Cosa ti ha donato la danza, oltre il successo e la possibilità di danzare in giro per il mondo?

La danza mi ha reso la persona che sono adesso, una donna più forte ma estremamente sensibile che si emoziona costantemente e che ha non smetterà mai di sognare perché sa che i sogni, a volte, si avverano.

Un messaggio per tutti i giovani che desiderano accostarsi all’arte coreutica?

Spegnete la televisione, i tablets e i cellulari e venite a danzare e ricordatevi che la danza non è quella che appare nei talent show. La danza è disciplina, sacrificio, impegno, i risultati si vedono con il passare degli anni ma se si ha la volontà e la pazienza di continuare a provare si avrà in cambio l’euforia dell’anima e un grande senso di libertà!

Hai ancora un sogno nel cassetto legato alla danza o ti senti appagata pienamente dal tuo percorso tersicoreo?
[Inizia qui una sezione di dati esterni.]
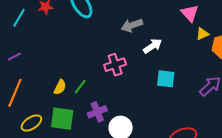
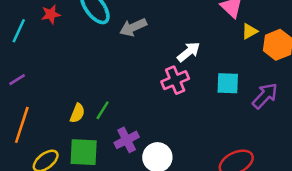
gray arrow: (132, 25) -> (133, 27), moved
pink cross: (115, 65) -> (175, 80), moved
cyan square: (166, 79) -> (228, 83), moved

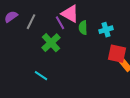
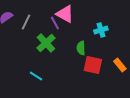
green semicircle: (83, 28) -> (81, 48), moved
red square: (117, 54) -> (93, 65), moved

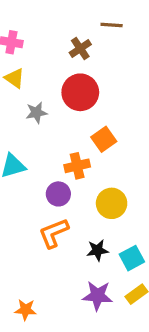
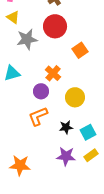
gray star: (36, 113) -> (27, 39), size x1.5
orange square: (104, 139) -> (80, 50), moved
orange cross: (77, 166) -> (53, 73), turned -35
orange star: (26, 310) -> (20, 165), size x1.5

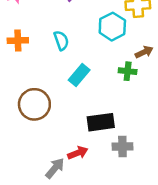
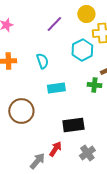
cyan rectangle: (79, 75) -> (56, 88), turned 42
gray cross: (122, 146) -> (87, 153), moved, turned -35
red arrow: (78, 153) -> (55, 149), turned -35

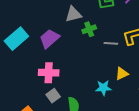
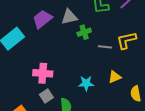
purple trapezoid: (49, 39) -> (42, 19), moved
cyan star: (103, 88) -> (86, 83), moved

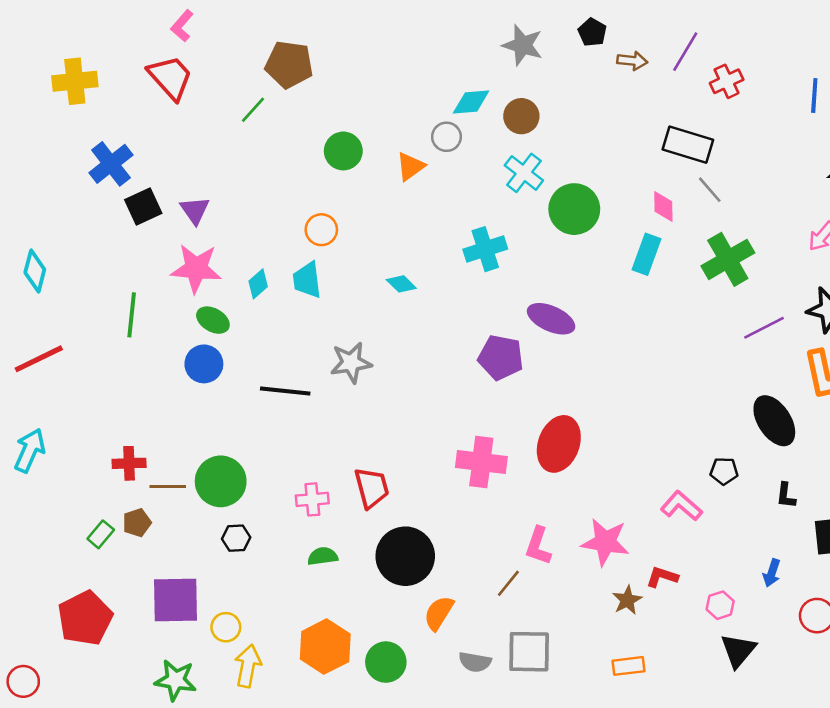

Mi piacerebbe collaborare con alcune compagnie e lavorare al fianco di ballerini professionisti seguendoli durante le prove e la messa in scena degli spettacoli. Se fossi rimasta in Gran Bretagna sarebbe stato molto più facile poter far ciò, ma dopo vent’anni trascorsi all’estero non sono più tante le persone che qui in Italia mi conoscono o che conoscono il mio background.

Per finire: come definiresti la nobile arte della “danza”?

Per un ballerino la danza è la sua vita, è una trasformazione che trasporta da una dimensione in bianco e nero a una a colori. Quando si entra in scena si cambia identità, si diventa fluidi come l’acqua e impalpabili come l’aria. La danza è magia e rende la vita magica.